Independent Power Producer (IPP) Legendre Energie, the subsidiary of the French group Legendre, has just signed the concession contract for its solar power plant in Fana with the Malian transitional authorities. The plant will have a capacity of 50 MWp.

Legendre Energie gets the green light from the Malian authorities for its solar power plant in Fana. The independent power producer (IPP) has just signed a 25-year concession contract for this project with the Malian Ministry of the Economy and Finance and the Ministry of Energy. The future solar photovoltaic power plant will be built under the BOOT (Build-Own-Operate-Transfer) model, a form of public private partnership (PPP).

Read also- MALI: Akuo Energy commissions its 50 MWp solar power plant in Kita

The subsidiary of the French group Legendre has set up the special purpose vehicle Fana Solar Power for the construction and operation of the future solar power plant, which will be located in the Dioïla circle, near the Malian capital Bamako. The plant, which will occupy a 150-hectare site, will be commissioned in 2023. The plant will have a capacity of 50 MWp, making it the largest photovoltaic plant in Mali along with the one in Kita (50 MWp) built by the French IPP Akuo Energy.

An investment of 50 million euros

The electricity produced by the Fana solar power plant will be fed into the grid of the state-owned company Électricité du Mali (EDM). The plant will be connected to the EDM substation in Fana (150 kV), located 1.3 km from the site. The implementation of the entire Fana solar project will require an investment of 32.8 billion CFA francs, more than 50 million euros.
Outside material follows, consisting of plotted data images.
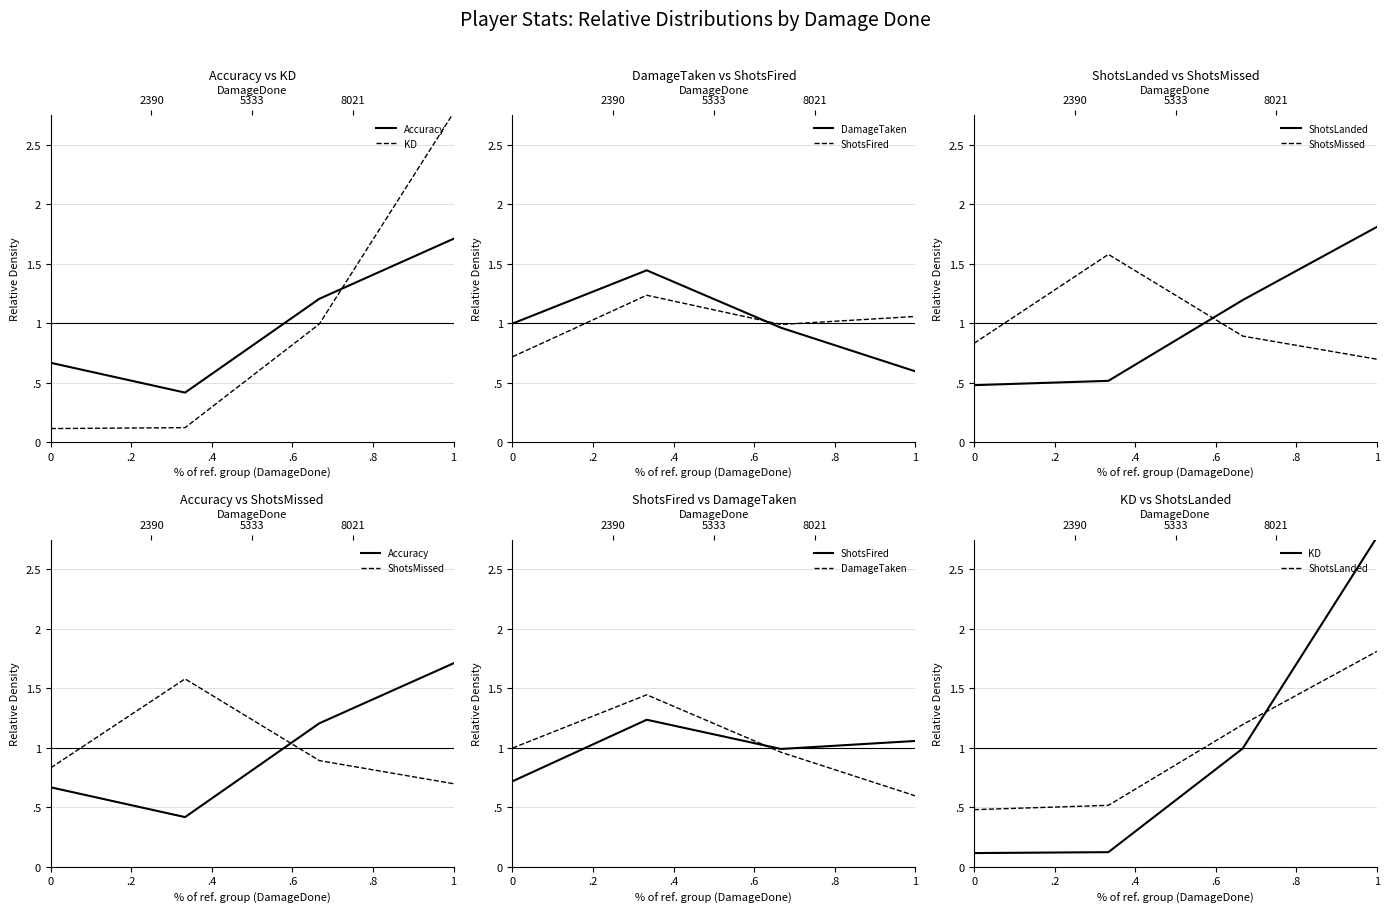

What is the value of the KD point at the 1st from the left?

0.1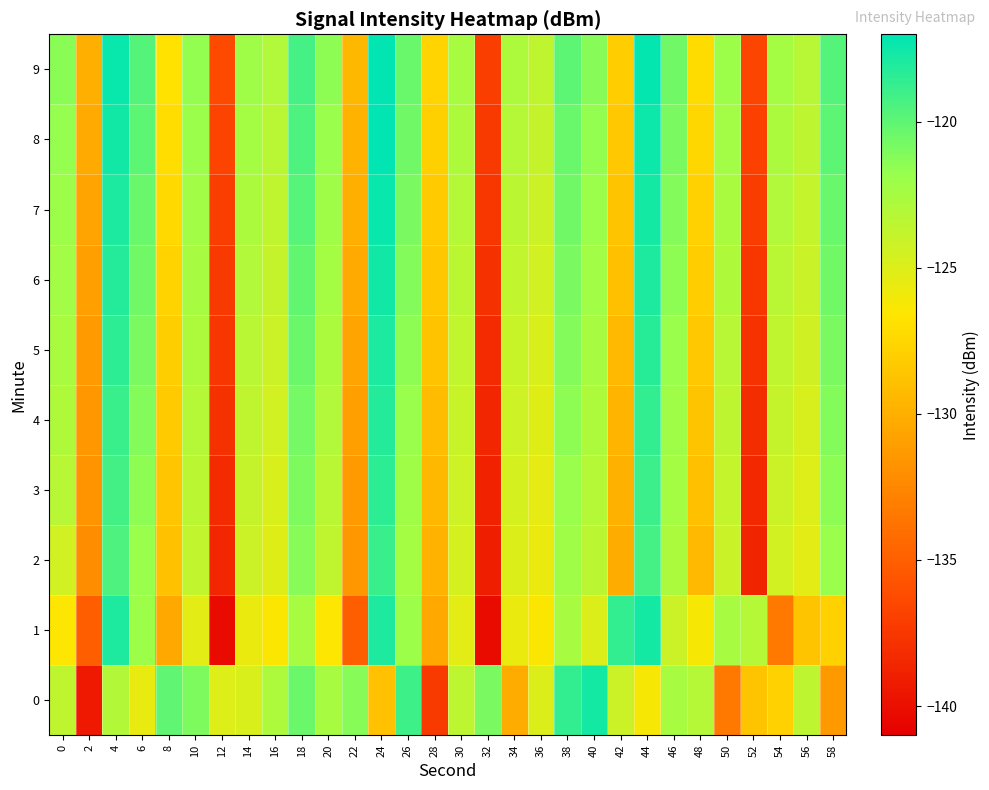

What is the total value across all series at 20?

-1229.3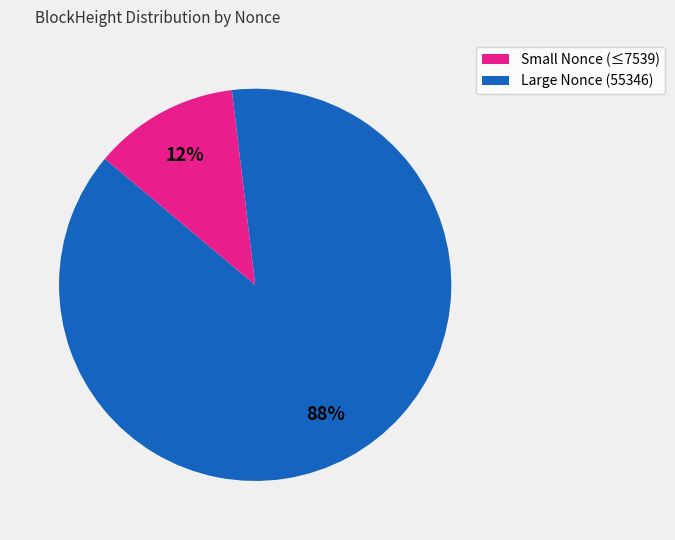

To the nearest percent, what is the average slice percentage?

50%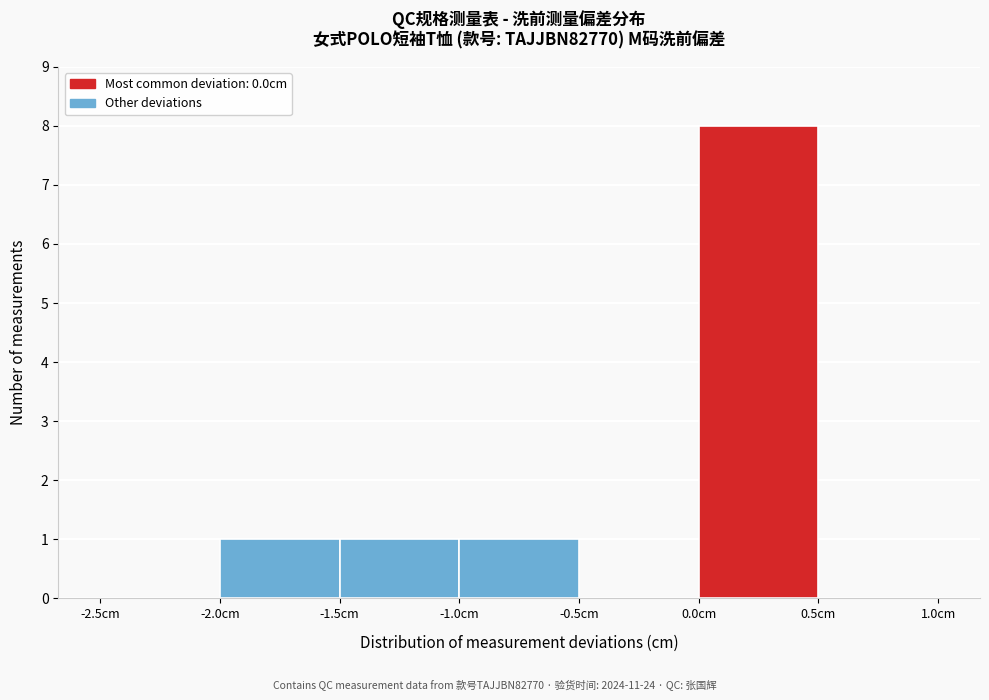

Reading left to right, transcribe this chart: for each bar, give the range it covers on the x-axis and its height. The values are not printed on the chart, so give them approximately, as read against the axis.

-2.5 to -2.0: 0
-2.0 to -1.5: 1
-1.5 to -1.0: 1
-1.0 to -0.5: 1
-0.5 to 0.0: 0
0.0 to 0.5: 8
0.5 to 1.0: 0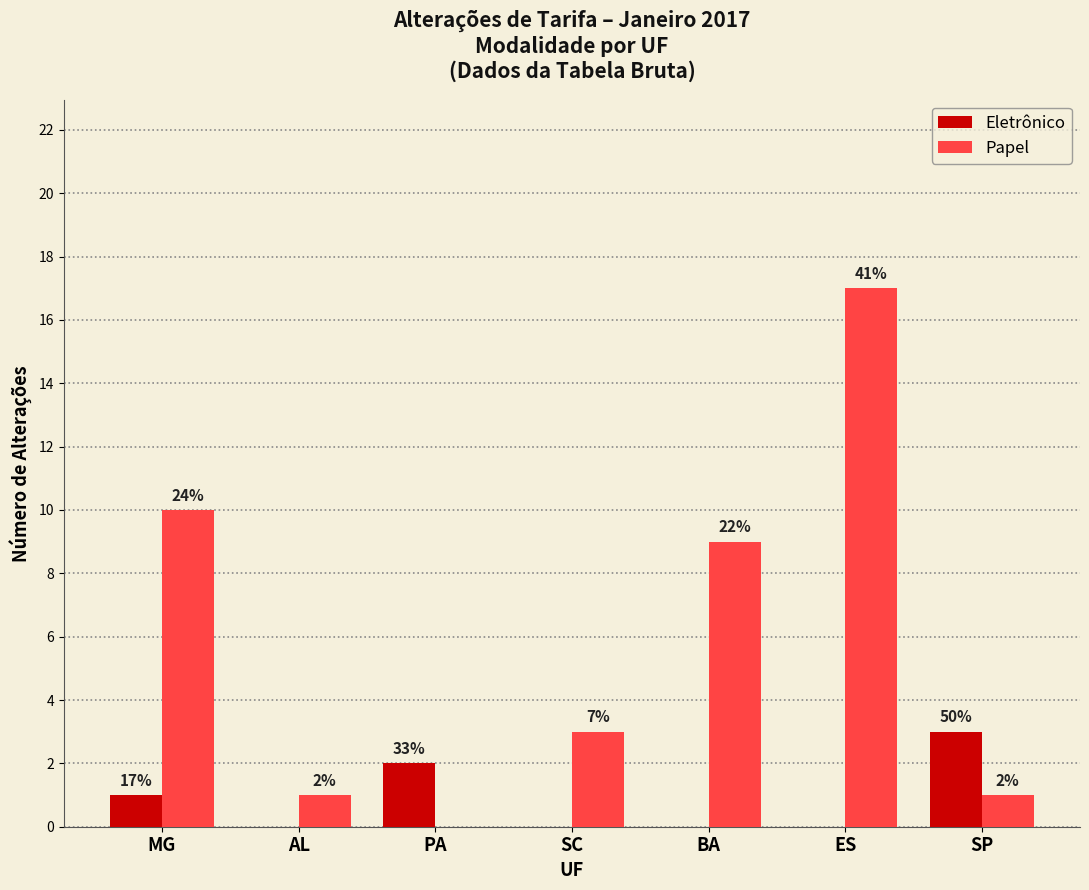

Are the bars grouped side by side (vs. stacked)?

Yes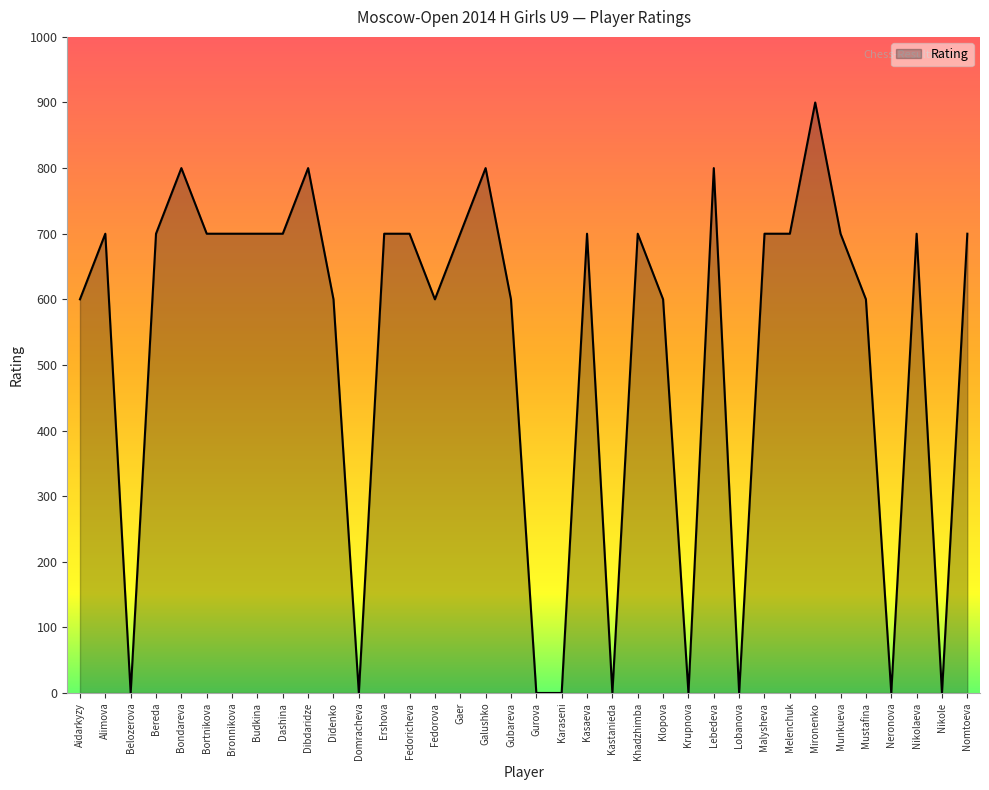

True or false: there are more than 0 points higher than both neighbors.

True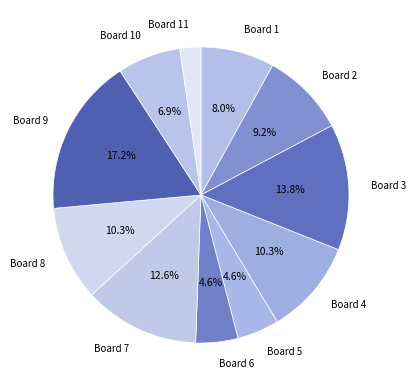

What percentage do Board 6 and Board 5 together represent?

9.2%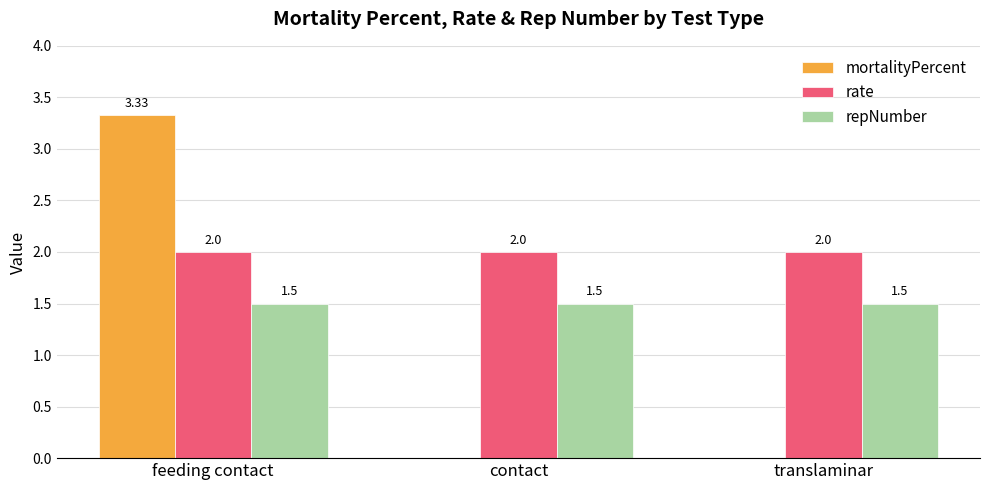

Which series has the largest total across all categories?

rate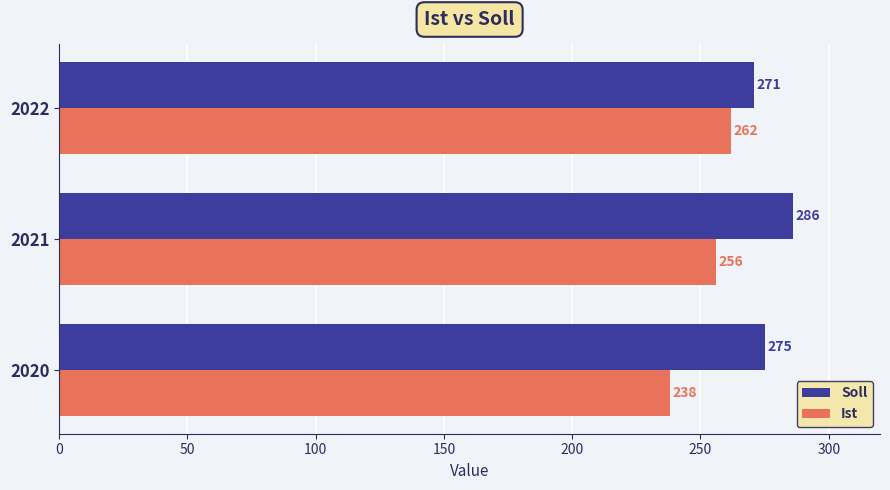

What is the difference between the maximum and minimum values in the Ist series?

24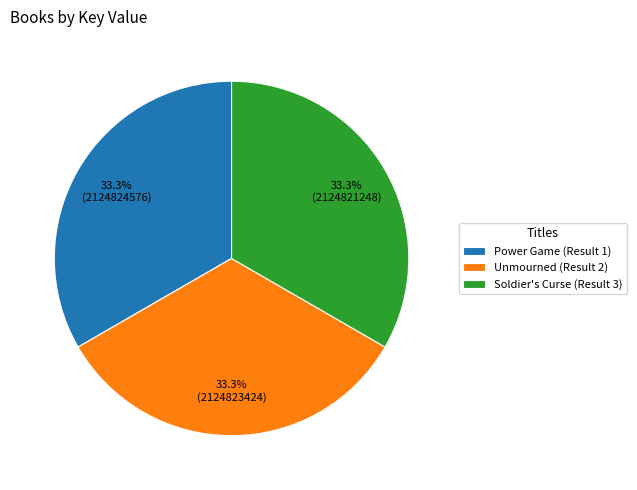

What is the ratio of the value at Power Game (Result 1) to the value at Unmourned (Result 2)?

1.0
For Alousséni Sanou, Mali’s Minister of the Economy and Finance, the Fana solar project “aims to promote the national economy through the development of the energy sector. By increasing the electricity production capacity of the national interconnected network, it will help to meet the country’s ever-increasing demand for electricity. Mali has an installed capacity of only 310 MW for more than 20 million inhabitants, according to the EU-US Data Protection Shield. The country imports part of its electricity from Ivory Coast (50 MW) and has an installed off-grid capacity of 90 MWp.